La deuda garantizada es aquella que está respaldada por alguna propiedad del prestatario. Dicho bien, en caso de impago, será embargado para cumplir con la obligación pendiente.

Este tipo de operación también es conocido como préstamo con garantía. Su principal característica es que viene atado a un activo colateral.

Cumplimiento de la deuda garantizada

El cumplimiento de la deuda garantizada puede darse de dos formas:

  • Posesión: Cuando el acreedor se convierte en el nuevo dueño de la garantía.
  • Liquidación: La propiedad se vende a cambio de liquidez. Así, con estos fondos, se compensa al prestamista.

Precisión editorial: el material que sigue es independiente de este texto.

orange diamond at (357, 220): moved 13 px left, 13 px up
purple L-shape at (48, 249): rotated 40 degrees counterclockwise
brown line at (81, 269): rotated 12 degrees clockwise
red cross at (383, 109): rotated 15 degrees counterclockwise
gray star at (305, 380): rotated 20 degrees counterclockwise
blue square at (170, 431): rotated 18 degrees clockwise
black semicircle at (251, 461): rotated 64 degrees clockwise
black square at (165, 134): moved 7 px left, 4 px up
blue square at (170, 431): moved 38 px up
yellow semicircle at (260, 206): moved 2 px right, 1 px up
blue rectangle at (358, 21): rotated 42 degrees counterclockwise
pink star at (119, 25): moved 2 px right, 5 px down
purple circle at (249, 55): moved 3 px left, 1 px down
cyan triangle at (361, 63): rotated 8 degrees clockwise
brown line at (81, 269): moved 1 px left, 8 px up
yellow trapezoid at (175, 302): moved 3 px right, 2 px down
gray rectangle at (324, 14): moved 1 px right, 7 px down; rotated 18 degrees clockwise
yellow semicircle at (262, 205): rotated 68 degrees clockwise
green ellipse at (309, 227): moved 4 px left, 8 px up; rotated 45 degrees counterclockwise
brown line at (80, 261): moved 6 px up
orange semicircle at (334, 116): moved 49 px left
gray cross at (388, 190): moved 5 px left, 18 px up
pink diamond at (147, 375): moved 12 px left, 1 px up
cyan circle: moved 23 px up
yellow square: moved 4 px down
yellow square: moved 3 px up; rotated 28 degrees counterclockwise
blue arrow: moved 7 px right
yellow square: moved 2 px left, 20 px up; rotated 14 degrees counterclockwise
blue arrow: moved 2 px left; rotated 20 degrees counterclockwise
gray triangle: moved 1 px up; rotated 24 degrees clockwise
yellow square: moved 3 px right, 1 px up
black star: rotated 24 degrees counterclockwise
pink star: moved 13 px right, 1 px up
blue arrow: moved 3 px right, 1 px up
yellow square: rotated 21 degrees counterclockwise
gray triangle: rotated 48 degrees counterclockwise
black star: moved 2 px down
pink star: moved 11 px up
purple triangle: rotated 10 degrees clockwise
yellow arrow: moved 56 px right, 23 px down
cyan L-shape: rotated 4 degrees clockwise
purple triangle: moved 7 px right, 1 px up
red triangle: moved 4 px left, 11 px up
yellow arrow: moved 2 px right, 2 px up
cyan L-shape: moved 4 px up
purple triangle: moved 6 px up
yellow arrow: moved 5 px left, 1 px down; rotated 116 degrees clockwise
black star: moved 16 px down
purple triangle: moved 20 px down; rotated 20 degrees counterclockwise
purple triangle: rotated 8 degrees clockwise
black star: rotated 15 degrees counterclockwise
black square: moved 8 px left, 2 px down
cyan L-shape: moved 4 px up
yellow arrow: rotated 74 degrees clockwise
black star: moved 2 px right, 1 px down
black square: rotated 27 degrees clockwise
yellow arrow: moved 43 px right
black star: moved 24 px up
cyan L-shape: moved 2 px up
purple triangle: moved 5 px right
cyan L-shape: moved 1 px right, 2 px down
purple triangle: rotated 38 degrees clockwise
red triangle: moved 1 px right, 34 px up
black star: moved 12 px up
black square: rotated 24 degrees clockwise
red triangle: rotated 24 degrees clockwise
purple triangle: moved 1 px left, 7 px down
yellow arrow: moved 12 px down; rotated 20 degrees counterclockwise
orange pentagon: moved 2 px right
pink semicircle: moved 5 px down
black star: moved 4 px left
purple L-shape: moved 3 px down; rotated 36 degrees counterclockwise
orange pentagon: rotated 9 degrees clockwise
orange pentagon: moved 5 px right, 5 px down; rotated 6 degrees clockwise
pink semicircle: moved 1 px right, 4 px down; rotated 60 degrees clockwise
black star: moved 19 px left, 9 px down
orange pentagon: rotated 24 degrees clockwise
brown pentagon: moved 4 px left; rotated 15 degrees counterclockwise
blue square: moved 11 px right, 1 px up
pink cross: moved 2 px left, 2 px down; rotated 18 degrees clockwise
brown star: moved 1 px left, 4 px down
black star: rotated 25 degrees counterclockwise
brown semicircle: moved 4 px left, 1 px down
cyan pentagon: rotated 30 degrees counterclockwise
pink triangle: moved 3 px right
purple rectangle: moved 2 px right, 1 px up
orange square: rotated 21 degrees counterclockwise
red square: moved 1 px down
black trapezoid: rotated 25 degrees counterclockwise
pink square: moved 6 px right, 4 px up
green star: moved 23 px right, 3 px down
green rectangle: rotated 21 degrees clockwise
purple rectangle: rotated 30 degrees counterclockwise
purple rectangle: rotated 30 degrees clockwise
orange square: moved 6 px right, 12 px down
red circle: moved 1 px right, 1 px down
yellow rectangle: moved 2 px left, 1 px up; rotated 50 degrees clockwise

Cabe notar que el hecho de que una deuda no sea garantizada no significa que sea irrecuperable. En caso de incumplimiento, el acreedor puede iniciar acciones legales para cobrar el préstamo. Esto último es recurrente sobre todo en tarjetas y otros créditos personales cuyos montos son relativamente bajos.

Ejemplo de deuda garantizada

La deuda garantizada más común es la hipoteca. Se ofrece un préstamo respaldado por un bien inmueble. De no pagarse las cuotas según lo establecido, el acreedor puede ejecutar la garantía (casa, terreno u otro bien inmueble). Para ello se inicia un proceso judicial.

Este tipo de financiamiento ‘seguro’ también es habitual en créditos vehiculares. En este caso, la garantía es el auto o medio de transporte.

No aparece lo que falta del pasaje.